Comcast Business and Inc. have issued a white paper called “A Guide to Jumpstarting Technology.” It focuses on the essential components of a business technology plan.
The plan, which is a free download, says, “Any new business should include a technology blueprint as an integral part of its start-up plan; every existing business should adopt such a plan if it doesn’t already have one; and all businesses should revisit their technology plans on a regular basis.”
As the report says, “The best time to develop a comprehensive technology plan is during the start-up phase of a new business, but it’s never too late for any company to assay its technology needs and begin formulating a comprehensive strategy to address them now and well into the future.”
OK, so that’s nothing earth shattering granted. However, where the report gains credence is by reinforcing what some CIOs and others in technology might overlook. In effect, get down to the basics to make your technology plan.

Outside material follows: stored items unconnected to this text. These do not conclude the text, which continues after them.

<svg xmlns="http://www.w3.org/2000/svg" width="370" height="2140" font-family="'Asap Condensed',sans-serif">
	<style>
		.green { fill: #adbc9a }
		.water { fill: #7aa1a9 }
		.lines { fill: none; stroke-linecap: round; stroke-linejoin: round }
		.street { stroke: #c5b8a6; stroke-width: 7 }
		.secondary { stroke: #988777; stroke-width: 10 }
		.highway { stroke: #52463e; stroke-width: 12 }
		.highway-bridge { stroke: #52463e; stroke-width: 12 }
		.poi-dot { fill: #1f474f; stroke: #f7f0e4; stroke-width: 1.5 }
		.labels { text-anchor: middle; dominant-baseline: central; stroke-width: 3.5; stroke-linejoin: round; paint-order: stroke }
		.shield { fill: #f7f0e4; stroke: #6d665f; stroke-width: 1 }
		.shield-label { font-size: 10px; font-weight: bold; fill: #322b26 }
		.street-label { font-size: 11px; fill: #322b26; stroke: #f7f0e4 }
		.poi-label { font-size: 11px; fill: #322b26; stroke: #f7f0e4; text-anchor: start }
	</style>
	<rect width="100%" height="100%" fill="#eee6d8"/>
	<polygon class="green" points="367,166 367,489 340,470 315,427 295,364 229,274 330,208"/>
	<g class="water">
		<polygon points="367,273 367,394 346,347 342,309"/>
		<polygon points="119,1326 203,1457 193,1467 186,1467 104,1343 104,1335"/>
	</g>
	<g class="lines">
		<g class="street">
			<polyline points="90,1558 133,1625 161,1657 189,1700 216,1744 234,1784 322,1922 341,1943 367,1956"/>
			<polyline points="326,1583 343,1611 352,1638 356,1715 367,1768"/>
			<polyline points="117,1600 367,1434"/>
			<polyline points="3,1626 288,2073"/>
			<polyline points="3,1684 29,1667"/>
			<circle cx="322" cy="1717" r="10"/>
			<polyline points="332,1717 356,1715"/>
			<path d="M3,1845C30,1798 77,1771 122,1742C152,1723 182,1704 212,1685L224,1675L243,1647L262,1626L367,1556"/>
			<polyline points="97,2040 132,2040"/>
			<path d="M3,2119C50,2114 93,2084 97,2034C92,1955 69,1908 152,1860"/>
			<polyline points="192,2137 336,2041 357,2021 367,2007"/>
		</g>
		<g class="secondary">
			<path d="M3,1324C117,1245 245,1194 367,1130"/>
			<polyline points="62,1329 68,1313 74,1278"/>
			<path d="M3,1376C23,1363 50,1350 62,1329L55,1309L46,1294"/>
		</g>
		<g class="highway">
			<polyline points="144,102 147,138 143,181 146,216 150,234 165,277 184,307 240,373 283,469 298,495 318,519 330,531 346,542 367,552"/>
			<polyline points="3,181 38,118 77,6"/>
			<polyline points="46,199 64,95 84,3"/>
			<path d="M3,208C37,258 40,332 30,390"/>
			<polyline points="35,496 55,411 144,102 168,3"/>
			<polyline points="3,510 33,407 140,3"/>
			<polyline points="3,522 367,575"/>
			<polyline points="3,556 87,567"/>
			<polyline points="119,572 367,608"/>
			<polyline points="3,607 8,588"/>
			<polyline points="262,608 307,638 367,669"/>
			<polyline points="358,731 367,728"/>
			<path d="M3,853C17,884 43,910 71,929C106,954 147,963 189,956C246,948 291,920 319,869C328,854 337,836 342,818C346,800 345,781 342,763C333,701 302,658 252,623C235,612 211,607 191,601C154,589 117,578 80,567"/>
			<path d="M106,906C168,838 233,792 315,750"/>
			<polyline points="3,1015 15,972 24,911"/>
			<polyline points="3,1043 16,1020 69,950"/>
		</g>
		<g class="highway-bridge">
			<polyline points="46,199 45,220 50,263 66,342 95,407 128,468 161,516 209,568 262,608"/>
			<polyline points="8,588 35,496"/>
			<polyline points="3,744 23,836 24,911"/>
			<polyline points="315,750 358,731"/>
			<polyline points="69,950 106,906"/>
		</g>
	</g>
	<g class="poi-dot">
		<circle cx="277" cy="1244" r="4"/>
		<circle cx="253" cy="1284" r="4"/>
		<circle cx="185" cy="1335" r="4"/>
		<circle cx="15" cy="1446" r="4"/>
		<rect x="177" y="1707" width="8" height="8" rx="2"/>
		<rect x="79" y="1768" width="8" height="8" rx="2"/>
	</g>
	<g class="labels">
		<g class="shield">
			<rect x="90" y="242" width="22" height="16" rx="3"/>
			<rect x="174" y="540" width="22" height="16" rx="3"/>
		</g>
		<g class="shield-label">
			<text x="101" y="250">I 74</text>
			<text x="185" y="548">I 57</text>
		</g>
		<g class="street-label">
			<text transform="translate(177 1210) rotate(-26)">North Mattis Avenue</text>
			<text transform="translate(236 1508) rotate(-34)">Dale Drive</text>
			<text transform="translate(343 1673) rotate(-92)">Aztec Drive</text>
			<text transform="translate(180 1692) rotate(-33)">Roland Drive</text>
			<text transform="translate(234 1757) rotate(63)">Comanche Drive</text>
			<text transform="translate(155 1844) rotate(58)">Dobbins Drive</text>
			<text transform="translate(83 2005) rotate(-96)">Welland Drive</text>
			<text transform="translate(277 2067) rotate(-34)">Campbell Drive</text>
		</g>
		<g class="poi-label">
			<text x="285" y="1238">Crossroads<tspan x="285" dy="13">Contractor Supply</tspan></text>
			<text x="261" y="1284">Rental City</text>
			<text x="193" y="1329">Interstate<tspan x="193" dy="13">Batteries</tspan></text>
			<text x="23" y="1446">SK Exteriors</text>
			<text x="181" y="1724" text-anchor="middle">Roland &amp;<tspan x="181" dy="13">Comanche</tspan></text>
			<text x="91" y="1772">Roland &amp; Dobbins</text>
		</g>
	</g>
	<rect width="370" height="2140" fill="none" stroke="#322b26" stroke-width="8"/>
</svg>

The plan must cover essential building blocks, such as the need to keep pace with rapidly expanding bandwidth requirements, but it must also include a clear vision. “The vision is the foundation you build upon,” says Desiree Navadeh, vice president of client services at Speak2Leads (S2L), a developer of lead response management tools for small and midsize businesses in the report.
Specifics will vary based on several factors, such as business type and industry, but every good plan should include technology and services that are:
Designed for change. An advantage SMBs have over their larger competitors in the marketplace is the ability to change and react quickly to new needs and requirements. “You don’t want to lose this advantage by being stuck with proprietary or outdated technology that inhibits change,” says Doug Kobayashi, S2L’s vice president of technology. Look for technology solutions with flexible APIs (application programming interfaces), infinite customization, open source support, and a wide user base for product support and exchanging ideas.
Designed for growth. Technology designed for growth should complement, shape, and enhance your business. For example, SL2 leverages the growth of its cloud partner, which enables it to add international features to its application with little development effort. Scalable bandwidth is a critical consideration here. “The bandwidth you have right now may be fine for your current needs, but with global Internet traffic projected to triple by 2016, it’s a good bet your connection could become overwhelmed in the near future,” says Terry Connell, senior vice president, sales and sales operations at Comcast Business.
Designed for integration. That means looking for technology with lots of plug-ins. “As an SMB, you don’t want to spend time and money reinventing the wheel,” Kobayashi emphasizes. “The idea is to be able to plug and play into your required technology by leveraging the work others have already done.” Sticking with best-of-breed technology provides the greatest integration options; you just need to find and test the best plug-ins.
Your technology plan also needs to take into consideration BYOD (Bring Your Own Device) and BYOA (Bring Your Own App). Both will have strong impacts on organizations in 2015.
The report says, “Allowing employees to use their own devices and apps can reduce capital expenditures for hardware and software, lower training costs, and increase productivity. BYOD/BYOA fosters greater flexibility and adaptability to change by putting control in the hands of employees and reducing the time it takes to introduce change into a business’s operating model. However, technology plans need to address management of this trend. SMBs need to evaluate the benefits versus the security risks and network usage that come with BYOD/BYOA.”